# [What is being asked]
Search the data for the string "money" and extract every line where it appears.

# [Stored data entries]
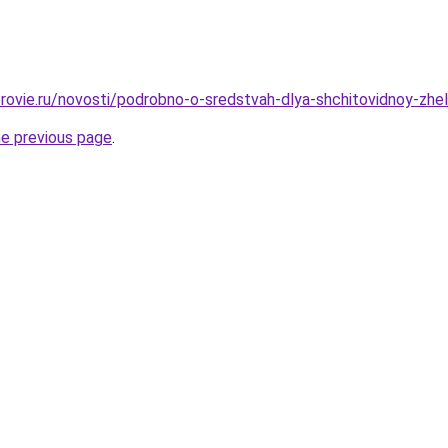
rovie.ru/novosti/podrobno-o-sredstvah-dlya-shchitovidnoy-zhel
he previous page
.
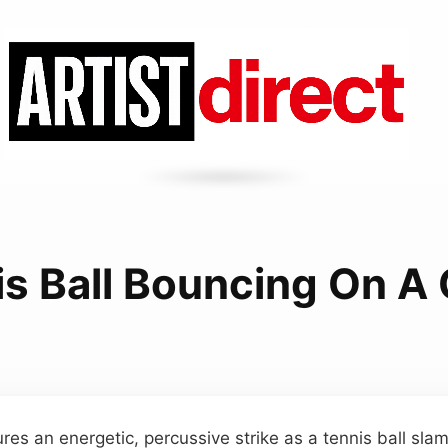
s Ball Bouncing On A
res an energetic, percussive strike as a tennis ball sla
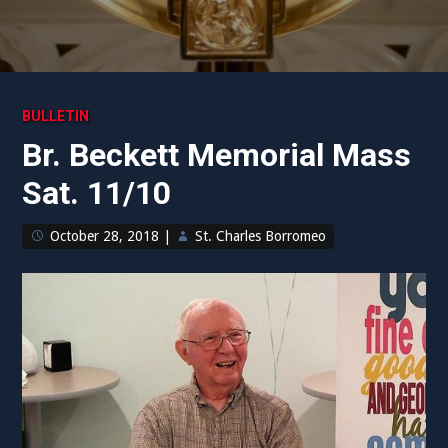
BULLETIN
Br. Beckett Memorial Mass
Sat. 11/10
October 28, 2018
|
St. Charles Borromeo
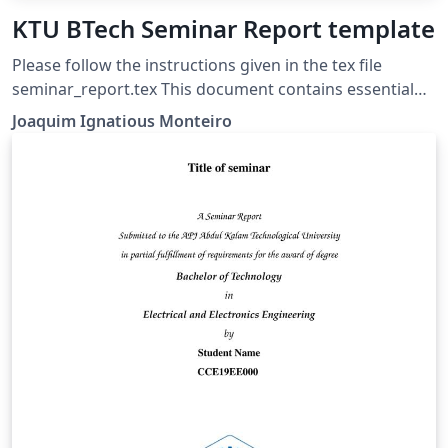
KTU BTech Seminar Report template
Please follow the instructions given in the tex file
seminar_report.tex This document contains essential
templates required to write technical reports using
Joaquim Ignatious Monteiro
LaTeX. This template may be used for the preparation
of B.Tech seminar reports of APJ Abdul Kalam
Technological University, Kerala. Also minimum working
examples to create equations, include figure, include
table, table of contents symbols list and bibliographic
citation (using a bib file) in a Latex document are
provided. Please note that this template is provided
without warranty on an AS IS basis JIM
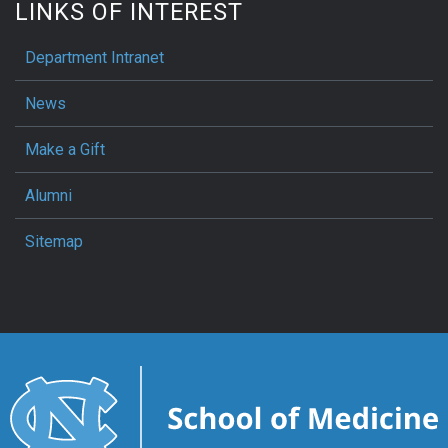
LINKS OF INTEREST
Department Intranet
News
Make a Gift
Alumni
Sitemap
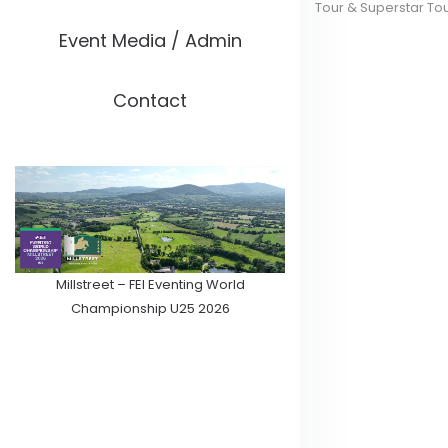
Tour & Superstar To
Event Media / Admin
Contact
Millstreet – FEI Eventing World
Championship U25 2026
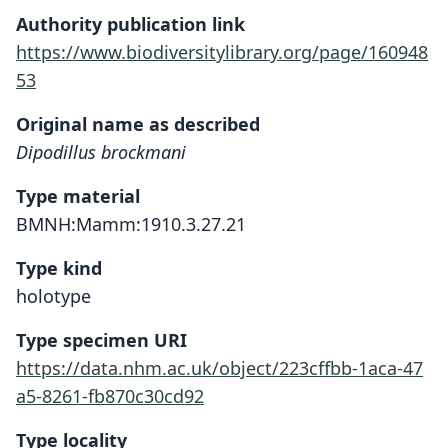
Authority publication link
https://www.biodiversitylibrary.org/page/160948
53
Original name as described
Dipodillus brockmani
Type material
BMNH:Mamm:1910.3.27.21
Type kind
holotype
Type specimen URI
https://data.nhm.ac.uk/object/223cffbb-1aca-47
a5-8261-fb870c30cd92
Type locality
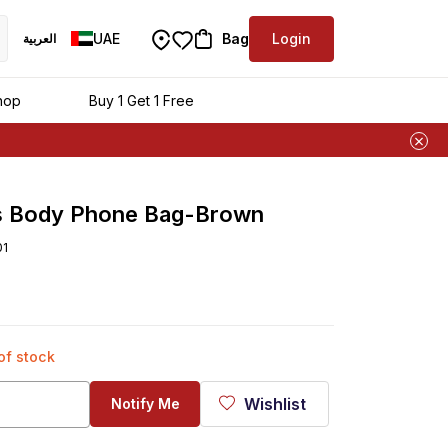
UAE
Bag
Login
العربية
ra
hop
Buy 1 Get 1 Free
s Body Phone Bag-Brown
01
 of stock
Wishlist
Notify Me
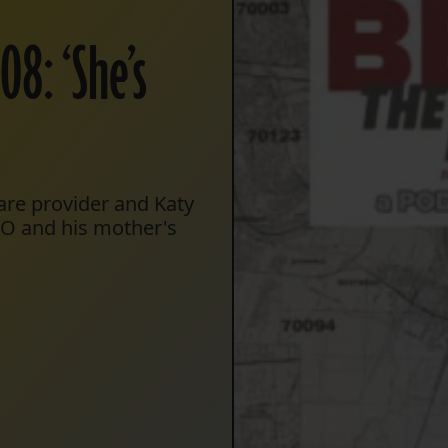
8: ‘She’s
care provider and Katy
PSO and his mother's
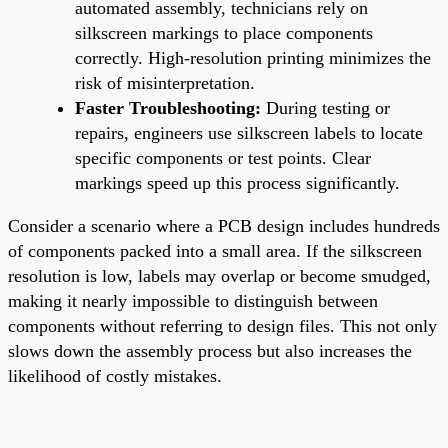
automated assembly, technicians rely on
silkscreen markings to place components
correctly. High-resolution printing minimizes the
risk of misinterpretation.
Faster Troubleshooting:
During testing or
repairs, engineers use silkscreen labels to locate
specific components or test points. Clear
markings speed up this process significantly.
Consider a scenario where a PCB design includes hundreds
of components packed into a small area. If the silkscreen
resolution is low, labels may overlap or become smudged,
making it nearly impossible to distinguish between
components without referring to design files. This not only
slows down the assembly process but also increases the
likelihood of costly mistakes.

* * *

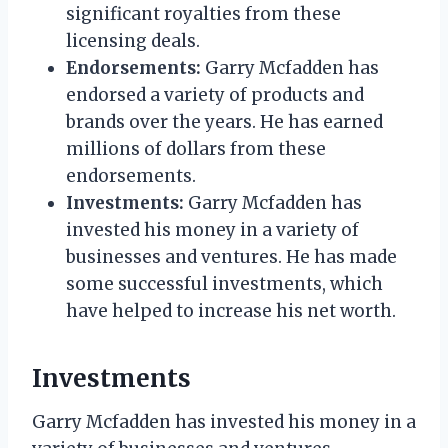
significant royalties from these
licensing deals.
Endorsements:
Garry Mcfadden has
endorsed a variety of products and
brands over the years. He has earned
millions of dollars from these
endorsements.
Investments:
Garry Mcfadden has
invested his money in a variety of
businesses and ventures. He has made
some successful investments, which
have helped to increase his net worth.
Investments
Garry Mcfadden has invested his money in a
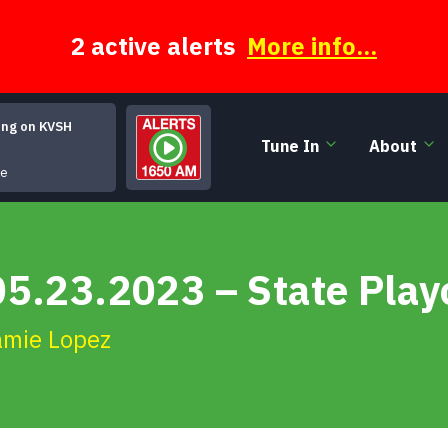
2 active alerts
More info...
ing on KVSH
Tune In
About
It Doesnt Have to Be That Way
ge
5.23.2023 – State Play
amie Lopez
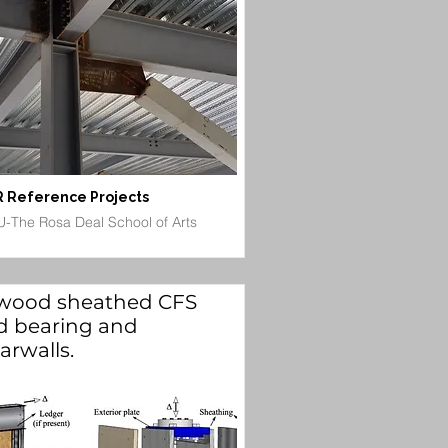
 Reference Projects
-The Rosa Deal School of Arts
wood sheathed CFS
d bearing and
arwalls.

==

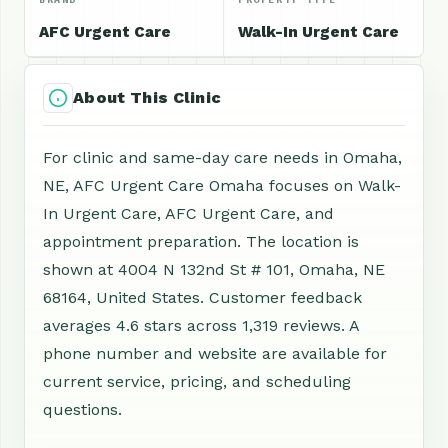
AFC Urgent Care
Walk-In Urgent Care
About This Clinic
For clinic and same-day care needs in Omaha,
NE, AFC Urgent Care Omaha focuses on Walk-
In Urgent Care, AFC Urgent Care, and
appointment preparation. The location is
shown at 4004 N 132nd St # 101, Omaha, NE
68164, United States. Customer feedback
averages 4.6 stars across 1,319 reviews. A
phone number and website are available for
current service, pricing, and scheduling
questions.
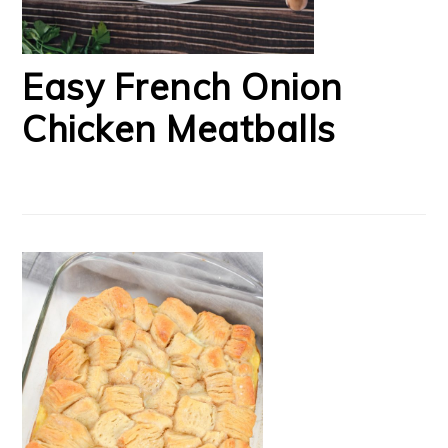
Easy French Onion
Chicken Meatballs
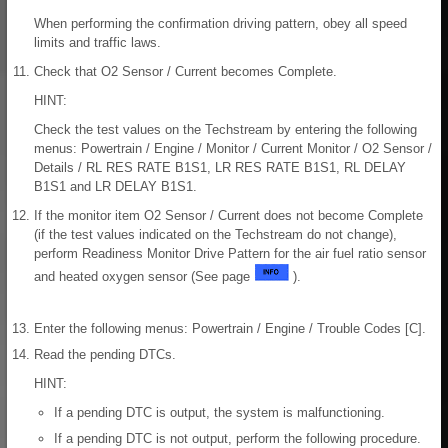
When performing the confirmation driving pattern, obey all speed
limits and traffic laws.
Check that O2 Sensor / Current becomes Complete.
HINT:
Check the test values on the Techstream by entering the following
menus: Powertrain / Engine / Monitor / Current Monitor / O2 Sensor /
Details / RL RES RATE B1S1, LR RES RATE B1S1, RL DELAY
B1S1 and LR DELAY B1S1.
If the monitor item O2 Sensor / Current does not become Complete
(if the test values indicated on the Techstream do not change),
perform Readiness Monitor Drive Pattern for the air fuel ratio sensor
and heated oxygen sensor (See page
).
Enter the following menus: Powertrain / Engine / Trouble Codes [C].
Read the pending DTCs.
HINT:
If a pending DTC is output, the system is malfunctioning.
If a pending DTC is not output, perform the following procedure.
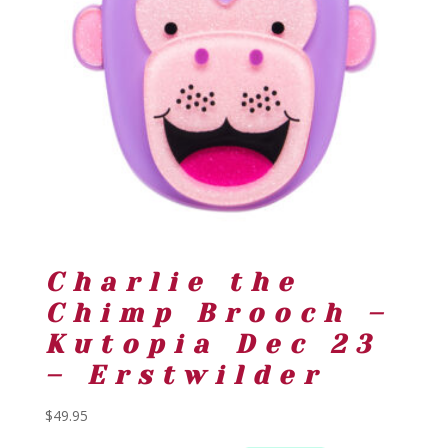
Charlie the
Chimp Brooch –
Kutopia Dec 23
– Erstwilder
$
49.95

# [Expected answer]
invested his money in a variety of
Garry Mcfadden has invested his money in a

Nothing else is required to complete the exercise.